Source data Block Start
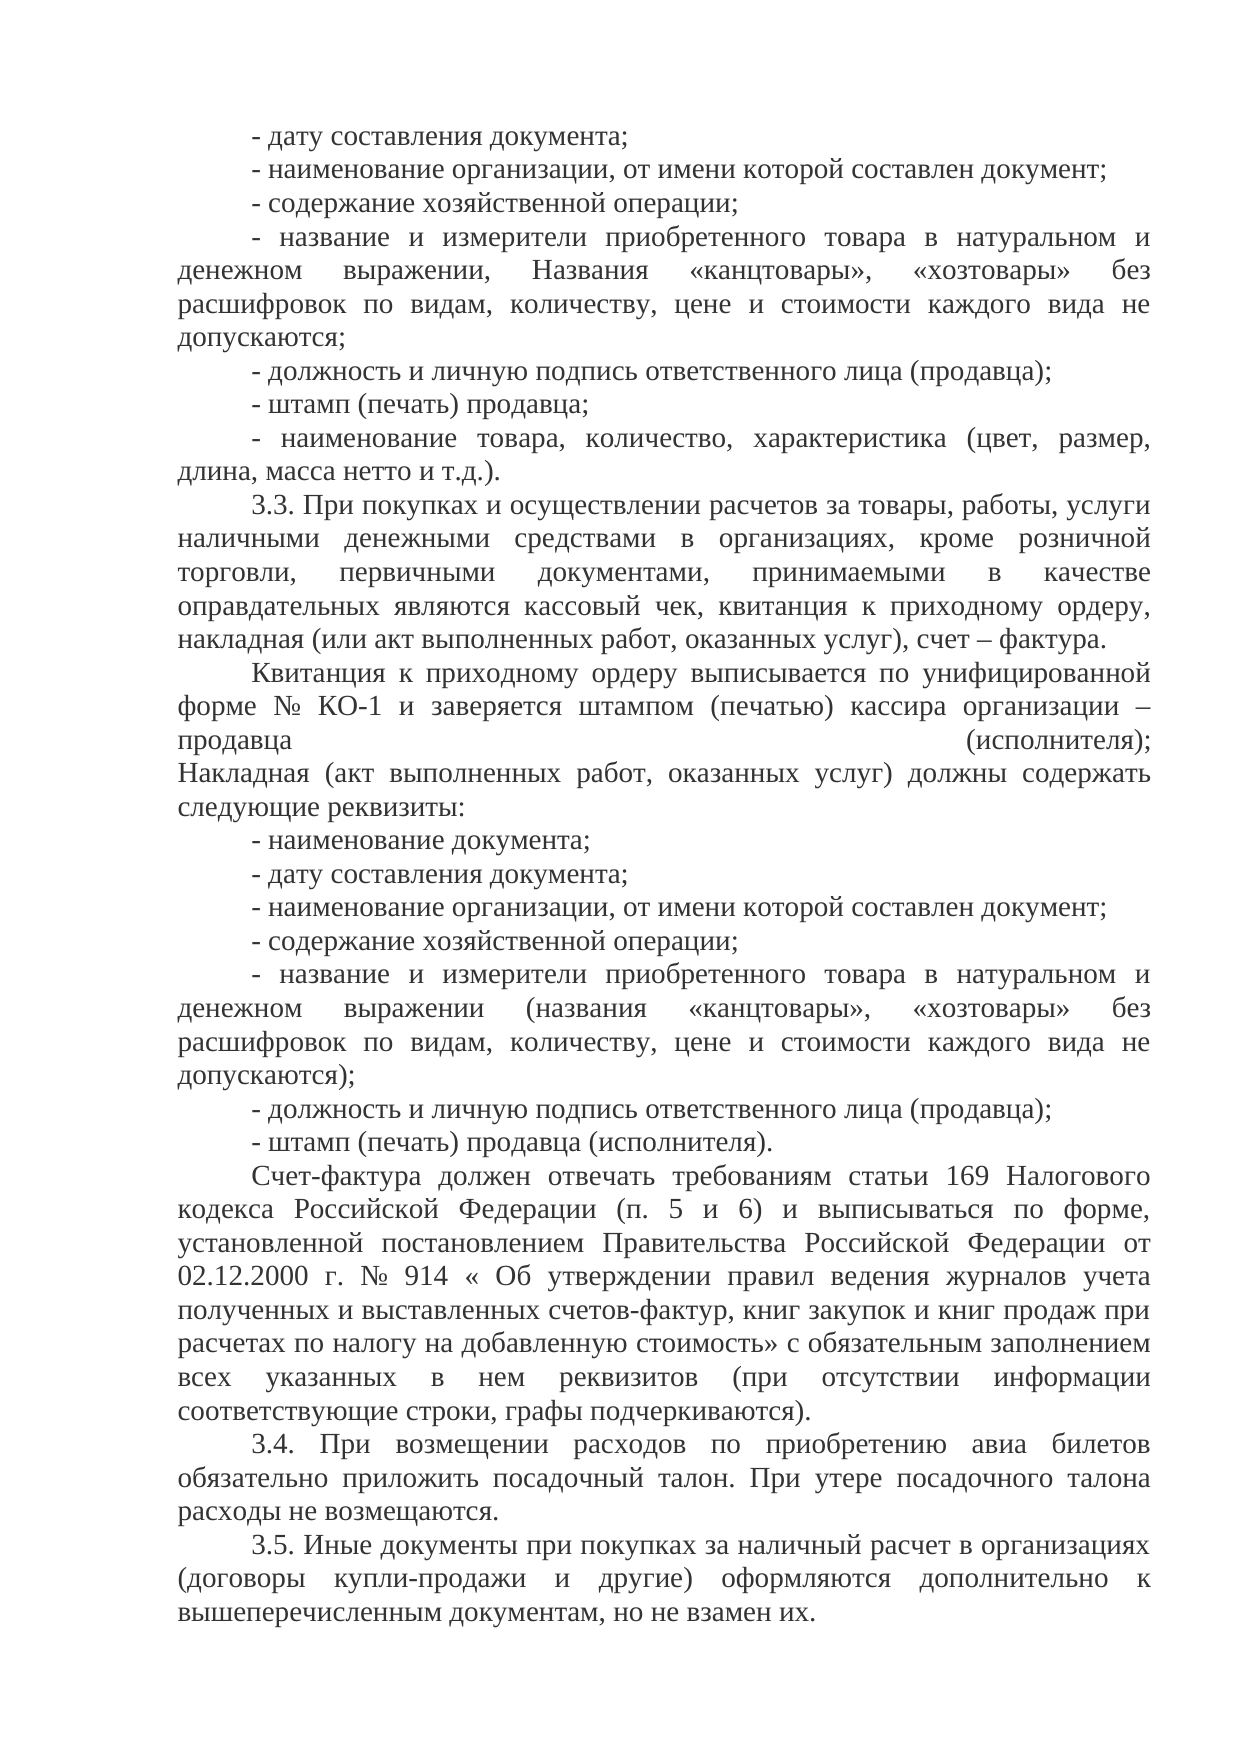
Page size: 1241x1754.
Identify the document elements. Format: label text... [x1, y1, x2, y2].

text - наименование организации, от имени которой составлен документ; [177, 889, 1152, 923]
text - дату составления документа; [177, 118, 1152, 152]
text - наименование документа; [177, 822, 1152, 856]
text - содержание хозяйственной операции; [177, 923, 1152, 957]
text - штамп (печать) продавца (исполнителя). [177, 1124, 1152, 1158]
text 3.5. Иные документы при покупках за наличный расчет в организациях (договоры купли-продажи и другие) оформляются дополнительно к вышеперечисленным документам, но не взамен их. [177, 1527, 1152, 1627]
text - штамп (печать) продавца; [177, 386, 1152, 420]
text - название и измерители приобретенного товара в натуральном и денежном выражении, Названия «канцтовары», «хозтовары» без расшифровок по видам, количеству, цене и стоимости каждого вида не допускаются; [177, 219, 1152, 353]
text - название и измерители приобретенного товара в натуральном и денежном выражении (названия «канцтовары», «хозтовары» без расшифровок по видам, количеству, цене и стоимости каждого вида не допускаются); [177, 957, 1152, 1091]
text 3.3. При покупках и осуществлении расчетов за товары, работы, услуги наличными денежными средствами в организациях, кроме розничной торговли, первичными документами, принимаемыми в качестве оправдательных являются кассовый чек, квитанция к приходному ордеру, накладная (или акт выполненных работ, оказанных услуг), счет – фактура. [177, 487, 1152, 655]
text - наименование товара, количество, характеристика (цвет, размер, длина, масса нетто и т.д.). [177, 420, 1152, 487]
text - должность и личную подпись ответственного лица (продавца); [177, 353, 1152, 386]
text - должность и личную подпись ответственного лица (продавца); [177, 1091, 1152, 1124]
text 3.4. При возмещении расходов по приобретению авиа билетов обязательно приложить посадочный талон. При утере посадочного талона расходы не возмещаются. [177, 1426, 1152, 1527]
text - содержание хозяйственной операции; [177, 185, 1152, 219]
text Счет-фактура должен отвечать требованиям статьи 169 Налогового кодекса Российской Федерации (п. 5 и 6) и выписываться по форме, установленной постановлением Правительства Российской Федерации от 02.12.2000 г. № 914 « Об утверждении правил ведения журналов учета полученных и выставленных счетов-фактур, книг закупок и книг продаж при расчетах по налогу на добавленную стоимость» с обязательным заполнением всех указанных в нем реквизитов (при отсутствии информации соответствующие строки, графы подчеркиваются). [177, 1158, 1152, 1426]
text Квитанция к приходному ордеру выписывается по унифицированной форме № КО-1 и заверяется штампом (печатью) кассира организации – продавца (исполнителя); Накладная (акт выполненных работ, оказанных услуг) должны содержать следующие реквизиты: [177, 655, 1152, 822]
text - дату составления документа; [177, 856, 1152, 889]
text - наименование организации, от имени которой составлен документ; [177, 152, 1152, 185]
Source data Block End
> **Goal of the exercise**
All lines of the records above with the word "продавца" in them are to be copied.

> **Exercise response**
text - штамп (печать) продавца (исполнителя). [177, 1124, 1152, 1158]
text - штамп (печать) продавца; [177, 386, 1152, 420]
text - должность и личную подпись ответственного лица (продавца); [177, 353, 1152, 386]
text - должность и личную подпись ответственного лица (продавца); [177, 1091, 1152, 1124]
text Квитанция к приходному ордеру выписывается по унифицированной форме № КО-1 и заверяется штампом (печатью) кассира организации – продавца (исполнителя); Накладная (акт выполненных работ, оказанных услуг) должны содержать следующие реквизиты: [177, 655, 1152, 822]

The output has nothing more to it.